Biomathematics Seminar: Phase field models with topological constraints
1 November 2011 14:00 in CM105 (Mathematical Sciences)
Elastic structures confined to a certain volume or area appear in many situations. For example inner membranes in biological cells separate an inner region from the rest of the cell and consist of an elastic bilayer. The inner structures are confined by the outer cell membrane. Since the inner membrane contributes to the biological function it is often advantageous to include a large membrane area in the cell. In two dimensions elastic structures confined to a plane ball have been experimentally produced by Boue et al. They show that with increasing length the structures become more and more complex.

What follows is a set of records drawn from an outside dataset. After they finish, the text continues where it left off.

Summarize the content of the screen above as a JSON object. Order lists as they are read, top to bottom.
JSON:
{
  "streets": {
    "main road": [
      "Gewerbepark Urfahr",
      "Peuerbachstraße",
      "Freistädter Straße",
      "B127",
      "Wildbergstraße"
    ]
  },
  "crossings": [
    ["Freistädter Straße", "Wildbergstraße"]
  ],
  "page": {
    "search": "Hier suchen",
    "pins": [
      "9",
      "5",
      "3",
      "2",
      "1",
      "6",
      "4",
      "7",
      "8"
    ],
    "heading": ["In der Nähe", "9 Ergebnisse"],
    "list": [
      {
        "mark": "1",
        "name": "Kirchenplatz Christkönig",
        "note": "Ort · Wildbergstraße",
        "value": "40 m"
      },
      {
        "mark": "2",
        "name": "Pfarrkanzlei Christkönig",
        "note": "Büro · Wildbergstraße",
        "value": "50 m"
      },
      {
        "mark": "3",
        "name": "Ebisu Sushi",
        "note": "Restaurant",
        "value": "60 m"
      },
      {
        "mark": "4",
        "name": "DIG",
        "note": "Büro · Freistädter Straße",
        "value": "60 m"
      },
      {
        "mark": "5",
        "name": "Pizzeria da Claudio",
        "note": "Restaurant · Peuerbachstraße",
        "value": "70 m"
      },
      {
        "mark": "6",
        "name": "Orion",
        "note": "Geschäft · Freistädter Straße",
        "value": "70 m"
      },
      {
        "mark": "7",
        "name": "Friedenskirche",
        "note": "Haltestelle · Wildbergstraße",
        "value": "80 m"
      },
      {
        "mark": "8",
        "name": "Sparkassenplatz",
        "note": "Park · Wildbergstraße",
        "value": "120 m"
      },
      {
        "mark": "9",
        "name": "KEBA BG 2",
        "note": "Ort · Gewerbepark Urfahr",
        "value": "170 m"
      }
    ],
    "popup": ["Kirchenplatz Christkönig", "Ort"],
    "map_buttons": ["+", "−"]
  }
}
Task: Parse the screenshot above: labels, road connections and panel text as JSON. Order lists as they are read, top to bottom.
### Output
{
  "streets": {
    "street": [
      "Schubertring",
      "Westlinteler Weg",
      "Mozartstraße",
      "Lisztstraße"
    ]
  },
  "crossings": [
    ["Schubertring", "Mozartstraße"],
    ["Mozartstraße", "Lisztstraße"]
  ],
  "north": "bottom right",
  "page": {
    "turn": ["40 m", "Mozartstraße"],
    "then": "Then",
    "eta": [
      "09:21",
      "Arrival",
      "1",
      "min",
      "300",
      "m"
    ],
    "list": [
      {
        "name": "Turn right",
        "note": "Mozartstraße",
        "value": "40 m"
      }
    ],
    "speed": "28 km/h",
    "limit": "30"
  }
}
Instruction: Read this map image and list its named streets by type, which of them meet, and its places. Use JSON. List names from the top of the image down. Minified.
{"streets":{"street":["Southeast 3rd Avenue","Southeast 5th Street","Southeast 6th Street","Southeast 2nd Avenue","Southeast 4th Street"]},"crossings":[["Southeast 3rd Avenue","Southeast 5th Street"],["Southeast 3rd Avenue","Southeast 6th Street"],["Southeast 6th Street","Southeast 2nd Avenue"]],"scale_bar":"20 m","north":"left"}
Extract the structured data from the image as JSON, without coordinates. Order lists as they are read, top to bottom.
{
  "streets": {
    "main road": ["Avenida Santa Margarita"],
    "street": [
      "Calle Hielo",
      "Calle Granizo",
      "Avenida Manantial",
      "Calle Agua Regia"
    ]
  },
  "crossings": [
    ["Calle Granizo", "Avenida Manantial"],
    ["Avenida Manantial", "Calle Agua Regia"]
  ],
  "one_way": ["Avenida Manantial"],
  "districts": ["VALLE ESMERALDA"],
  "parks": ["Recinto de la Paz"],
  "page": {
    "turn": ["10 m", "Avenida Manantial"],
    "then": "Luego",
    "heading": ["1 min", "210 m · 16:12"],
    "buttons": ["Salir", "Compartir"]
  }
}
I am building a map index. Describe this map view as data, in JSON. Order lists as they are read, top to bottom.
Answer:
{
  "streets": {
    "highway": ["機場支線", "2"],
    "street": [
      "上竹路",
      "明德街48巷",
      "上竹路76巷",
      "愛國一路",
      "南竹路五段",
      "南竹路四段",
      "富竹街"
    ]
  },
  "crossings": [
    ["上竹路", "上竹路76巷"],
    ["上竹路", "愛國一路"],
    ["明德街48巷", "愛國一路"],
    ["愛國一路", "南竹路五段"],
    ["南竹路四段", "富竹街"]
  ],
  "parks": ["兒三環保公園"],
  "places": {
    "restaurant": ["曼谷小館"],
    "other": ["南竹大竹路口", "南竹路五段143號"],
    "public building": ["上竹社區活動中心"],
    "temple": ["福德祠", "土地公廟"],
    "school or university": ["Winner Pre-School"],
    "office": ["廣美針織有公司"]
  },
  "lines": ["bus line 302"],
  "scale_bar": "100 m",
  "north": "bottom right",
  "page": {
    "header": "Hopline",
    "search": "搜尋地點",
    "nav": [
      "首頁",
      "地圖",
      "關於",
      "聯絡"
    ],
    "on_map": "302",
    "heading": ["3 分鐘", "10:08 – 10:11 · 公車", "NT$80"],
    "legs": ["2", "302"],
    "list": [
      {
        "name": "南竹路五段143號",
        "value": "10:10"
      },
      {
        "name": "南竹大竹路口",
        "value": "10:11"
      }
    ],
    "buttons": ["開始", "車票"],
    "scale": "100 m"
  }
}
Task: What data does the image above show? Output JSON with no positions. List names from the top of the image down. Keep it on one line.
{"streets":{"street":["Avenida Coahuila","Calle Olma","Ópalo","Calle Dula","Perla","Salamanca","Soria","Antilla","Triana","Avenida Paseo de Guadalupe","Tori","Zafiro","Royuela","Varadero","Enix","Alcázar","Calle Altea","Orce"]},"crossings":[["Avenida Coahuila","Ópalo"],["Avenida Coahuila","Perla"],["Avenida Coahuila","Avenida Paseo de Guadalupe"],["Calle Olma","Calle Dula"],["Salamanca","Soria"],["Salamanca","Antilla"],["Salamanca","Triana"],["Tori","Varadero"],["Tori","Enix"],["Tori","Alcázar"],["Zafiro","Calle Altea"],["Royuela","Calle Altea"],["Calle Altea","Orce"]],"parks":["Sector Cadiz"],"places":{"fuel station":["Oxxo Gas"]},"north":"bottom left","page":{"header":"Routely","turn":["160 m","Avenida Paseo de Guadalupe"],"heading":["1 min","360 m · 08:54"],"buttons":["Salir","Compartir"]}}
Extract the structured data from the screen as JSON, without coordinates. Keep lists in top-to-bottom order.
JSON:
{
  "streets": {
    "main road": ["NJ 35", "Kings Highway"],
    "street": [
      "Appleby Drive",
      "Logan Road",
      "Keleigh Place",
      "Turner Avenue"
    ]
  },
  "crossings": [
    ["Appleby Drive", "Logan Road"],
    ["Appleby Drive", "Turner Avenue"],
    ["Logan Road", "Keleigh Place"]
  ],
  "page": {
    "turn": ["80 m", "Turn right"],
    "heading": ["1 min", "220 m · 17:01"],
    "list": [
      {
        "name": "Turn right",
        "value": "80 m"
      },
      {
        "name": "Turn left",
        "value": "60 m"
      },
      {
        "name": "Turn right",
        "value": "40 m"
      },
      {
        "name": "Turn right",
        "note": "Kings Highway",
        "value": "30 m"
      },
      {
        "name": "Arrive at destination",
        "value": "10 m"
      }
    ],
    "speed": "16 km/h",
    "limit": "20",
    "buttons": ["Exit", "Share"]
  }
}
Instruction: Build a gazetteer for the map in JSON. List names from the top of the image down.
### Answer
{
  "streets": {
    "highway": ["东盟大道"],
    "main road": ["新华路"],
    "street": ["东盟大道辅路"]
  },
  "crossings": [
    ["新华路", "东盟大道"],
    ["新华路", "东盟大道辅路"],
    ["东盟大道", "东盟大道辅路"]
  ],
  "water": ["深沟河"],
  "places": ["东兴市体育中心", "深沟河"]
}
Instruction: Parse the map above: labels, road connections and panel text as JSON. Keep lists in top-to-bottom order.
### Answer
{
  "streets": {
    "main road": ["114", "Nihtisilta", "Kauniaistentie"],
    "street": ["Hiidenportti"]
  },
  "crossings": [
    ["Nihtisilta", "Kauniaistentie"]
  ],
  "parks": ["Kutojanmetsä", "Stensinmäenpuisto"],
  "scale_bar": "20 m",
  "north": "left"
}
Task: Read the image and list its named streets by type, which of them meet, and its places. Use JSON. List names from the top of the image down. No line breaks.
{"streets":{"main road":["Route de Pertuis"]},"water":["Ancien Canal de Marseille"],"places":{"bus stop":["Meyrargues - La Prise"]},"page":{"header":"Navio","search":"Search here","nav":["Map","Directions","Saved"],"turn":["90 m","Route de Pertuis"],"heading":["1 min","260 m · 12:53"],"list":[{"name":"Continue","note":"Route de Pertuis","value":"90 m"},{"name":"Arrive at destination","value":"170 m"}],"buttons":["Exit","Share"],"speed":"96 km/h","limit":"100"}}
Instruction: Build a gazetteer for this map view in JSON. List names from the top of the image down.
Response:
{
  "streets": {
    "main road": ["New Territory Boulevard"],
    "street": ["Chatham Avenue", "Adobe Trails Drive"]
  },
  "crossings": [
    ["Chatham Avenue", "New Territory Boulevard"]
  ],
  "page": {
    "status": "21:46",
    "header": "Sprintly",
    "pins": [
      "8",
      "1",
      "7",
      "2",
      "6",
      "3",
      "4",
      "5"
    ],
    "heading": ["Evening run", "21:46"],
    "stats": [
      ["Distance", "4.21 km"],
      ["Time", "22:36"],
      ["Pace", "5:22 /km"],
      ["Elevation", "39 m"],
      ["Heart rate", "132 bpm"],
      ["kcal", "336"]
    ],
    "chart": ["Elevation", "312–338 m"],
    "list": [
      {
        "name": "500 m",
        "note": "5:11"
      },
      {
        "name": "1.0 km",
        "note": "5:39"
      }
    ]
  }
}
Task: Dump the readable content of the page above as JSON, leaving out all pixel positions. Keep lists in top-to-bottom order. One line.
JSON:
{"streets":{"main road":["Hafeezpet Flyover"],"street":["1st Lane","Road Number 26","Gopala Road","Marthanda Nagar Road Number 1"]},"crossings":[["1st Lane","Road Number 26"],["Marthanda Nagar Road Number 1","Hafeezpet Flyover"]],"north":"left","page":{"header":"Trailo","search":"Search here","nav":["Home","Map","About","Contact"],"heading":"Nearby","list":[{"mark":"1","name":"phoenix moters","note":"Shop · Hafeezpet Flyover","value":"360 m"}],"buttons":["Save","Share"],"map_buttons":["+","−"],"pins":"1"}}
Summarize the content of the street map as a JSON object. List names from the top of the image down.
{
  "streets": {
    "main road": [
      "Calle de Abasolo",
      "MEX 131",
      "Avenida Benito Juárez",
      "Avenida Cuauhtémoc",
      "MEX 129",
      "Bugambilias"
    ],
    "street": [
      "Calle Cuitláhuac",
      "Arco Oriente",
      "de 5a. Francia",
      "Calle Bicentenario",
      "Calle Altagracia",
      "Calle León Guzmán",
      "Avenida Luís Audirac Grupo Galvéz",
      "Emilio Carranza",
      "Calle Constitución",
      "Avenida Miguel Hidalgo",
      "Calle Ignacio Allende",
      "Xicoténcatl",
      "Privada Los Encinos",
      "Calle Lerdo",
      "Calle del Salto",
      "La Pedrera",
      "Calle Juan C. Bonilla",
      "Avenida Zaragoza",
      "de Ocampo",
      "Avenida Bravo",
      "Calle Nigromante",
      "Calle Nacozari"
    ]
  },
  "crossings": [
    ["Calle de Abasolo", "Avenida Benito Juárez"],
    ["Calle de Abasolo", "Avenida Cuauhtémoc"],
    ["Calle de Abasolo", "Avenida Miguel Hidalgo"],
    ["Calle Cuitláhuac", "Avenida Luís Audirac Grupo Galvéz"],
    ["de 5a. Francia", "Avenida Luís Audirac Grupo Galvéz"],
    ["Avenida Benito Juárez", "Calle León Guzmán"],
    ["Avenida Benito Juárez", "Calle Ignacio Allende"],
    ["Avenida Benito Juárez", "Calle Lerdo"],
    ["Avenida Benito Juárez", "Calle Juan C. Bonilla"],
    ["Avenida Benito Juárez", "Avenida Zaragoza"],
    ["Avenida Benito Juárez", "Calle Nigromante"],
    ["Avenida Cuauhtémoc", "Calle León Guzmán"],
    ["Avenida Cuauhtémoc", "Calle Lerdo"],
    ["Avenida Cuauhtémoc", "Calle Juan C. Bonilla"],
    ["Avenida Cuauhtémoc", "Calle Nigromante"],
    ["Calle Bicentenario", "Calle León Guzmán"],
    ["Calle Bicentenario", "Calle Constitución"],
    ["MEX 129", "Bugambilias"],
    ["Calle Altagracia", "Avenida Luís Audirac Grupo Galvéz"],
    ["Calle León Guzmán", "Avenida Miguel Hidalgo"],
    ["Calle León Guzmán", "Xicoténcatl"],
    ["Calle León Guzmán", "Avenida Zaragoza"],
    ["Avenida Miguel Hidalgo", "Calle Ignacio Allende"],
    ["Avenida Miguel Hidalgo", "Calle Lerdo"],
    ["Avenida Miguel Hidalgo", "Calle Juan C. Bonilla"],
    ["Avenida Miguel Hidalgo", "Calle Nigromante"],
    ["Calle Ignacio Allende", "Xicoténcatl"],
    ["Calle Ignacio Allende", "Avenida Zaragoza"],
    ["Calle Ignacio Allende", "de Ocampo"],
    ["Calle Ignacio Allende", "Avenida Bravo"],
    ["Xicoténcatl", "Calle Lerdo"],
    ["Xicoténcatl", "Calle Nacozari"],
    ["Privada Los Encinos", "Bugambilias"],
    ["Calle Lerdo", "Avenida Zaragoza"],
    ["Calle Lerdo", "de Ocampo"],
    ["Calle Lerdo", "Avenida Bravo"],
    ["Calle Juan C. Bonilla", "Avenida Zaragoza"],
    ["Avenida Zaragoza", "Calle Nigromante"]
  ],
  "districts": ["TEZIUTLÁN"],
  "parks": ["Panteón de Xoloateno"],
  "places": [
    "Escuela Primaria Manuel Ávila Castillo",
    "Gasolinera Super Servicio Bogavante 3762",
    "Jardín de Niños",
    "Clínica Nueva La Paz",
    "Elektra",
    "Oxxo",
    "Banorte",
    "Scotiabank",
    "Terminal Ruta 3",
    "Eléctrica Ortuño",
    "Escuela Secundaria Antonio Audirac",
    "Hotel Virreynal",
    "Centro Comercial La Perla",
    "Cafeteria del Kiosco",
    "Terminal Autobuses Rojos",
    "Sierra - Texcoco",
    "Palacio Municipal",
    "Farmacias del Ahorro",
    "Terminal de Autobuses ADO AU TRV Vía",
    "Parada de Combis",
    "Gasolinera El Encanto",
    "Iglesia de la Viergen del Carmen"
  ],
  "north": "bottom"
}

We are considering here the problem of computationally modeling a one-dimensional closed elastic wire constrained in a two-dimensional container of circular shape. In order to treat this problem, we adopt a phase field approach: a closed elastic wire separates an inner region from an outer region. We approximate these sets by a smooth field with value +1 on the inside and -1 on the outside and derive an approximate energy for the system. The approximation of the elastica energy by an interfacial energy functional is well known, the length of the curve can be evaluated using a Modica-Mortola functional. Implementing the topological constraint thus becomes the main difficulty here. We propose a first solution based on a diffuse approximation of the winding number and present a proof that one can approximate a given sharp interface using a sequence of phase fields. We then show some numerical results using finite elements based on subdivision surfaces in order to demonstrate the feasibility of our approach. Finally, we consider a refined approach to dealing with the topological constraint and present a proof of convergence of energies and energy minimizers.